Questions and Answers
Most people with a single acute episode of CSC recover good vision once the fluid resolves. However, chronic or frequently recurring CSC can lead to lasting damage to the photoreceptor cells and RPE. Over time, this damage may cause long-term reductions in visual acuity, contrast sensitivity, and color perception. Seeking treatment for chronic CSC can help reduce the risk of irreversible changes.
Even low-dose corticosteroids found in over-the-counter products can potentially trigger or worsen CSC in susceptible individuals. If you have a history of CSC, discuss all medications, including over-the-counter products, with your retina specialist and other healthcare providers. There are often steroid-free alternatives available for allergies and skin conditions that may be safer for people with a history of CSC.
A retina specialist typically monitors acute CSC for about three months to allow the fluid to resolve on its own. If symptoms persist beyond that timeframe, or if you have had previous episodes, treatment may be recommended sooner. The timing of treatment depends on several factors, including the location and amount of fluid, the duration of symptoms, and whether there are signs of chronic changes. Your retina specialist will create a plan based on your specific situation.
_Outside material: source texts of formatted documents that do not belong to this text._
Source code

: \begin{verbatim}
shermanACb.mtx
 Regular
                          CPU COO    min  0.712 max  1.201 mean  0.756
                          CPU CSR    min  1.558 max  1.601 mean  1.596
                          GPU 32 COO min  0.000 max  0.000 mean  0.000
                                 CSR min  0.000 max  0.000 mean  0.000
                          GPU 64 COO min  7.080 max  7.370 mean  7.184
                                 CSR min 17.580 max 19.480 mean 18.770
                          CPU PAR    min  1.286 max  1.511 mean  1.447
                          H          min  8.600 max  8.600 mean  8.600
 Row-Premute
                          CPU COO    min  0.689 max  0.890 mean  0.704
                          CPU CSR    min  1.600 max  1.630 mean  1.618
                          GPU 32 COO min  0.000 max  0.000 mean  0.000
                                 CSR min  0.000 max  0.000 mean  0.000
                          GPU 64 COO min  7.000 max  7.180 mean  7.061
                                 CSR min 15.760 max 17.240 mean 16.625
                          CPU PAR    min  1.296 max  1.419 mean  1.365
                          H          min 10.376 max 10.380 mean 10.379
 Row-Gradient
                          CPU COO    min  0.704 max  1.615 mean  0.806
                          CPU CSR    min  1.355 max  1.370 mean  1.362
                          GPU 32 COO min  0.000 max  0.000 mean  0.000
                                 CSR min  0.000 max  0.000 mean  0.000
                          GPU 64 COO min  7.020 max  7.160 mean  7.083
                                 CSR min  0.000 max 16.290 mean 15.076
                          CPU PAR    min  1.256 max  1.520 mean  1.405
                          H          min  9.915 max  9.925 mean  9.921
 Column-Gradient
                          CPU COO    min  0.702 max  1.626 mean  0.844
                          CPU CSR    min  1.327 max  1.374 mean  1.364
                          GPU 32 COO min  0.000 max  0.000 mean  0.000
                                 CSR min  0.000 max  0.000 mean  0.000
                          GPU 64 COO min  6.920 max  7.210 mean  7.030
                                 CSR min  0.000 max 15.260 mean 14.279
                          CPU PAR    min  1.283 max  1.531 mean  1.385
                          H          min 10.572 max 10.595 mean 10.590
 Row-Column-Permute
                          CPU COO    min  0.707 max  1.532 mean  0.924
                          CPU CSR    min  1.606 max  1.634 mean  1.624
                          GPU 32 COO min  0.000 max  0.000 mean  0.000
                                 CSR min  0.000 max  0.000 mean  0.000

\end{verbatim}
CSC most commonly causes noticeable symptoms in one eye at a time. However, careful examination by a retina specialist often reveals subtle changes in the fellow eye as well. In some cases, CSC can affect both eyes at different times. Having CSC in one eye increases awareness that the other eye may develop the condition in the future, which is another reason regular follow-up is important.
There is no strong scientific evidence that any specific dietary supplement can treat or prevent CSC. Unlike age-related macular degeneration, where certain vitamin formulations have been studied, CSC does not have established nutritional guidelines. A balanced diet that supports overall cardiovascular health may be beneficial. Patients should not rely on supplements as a substitute for medical evaluation and treatment by a retina specialist.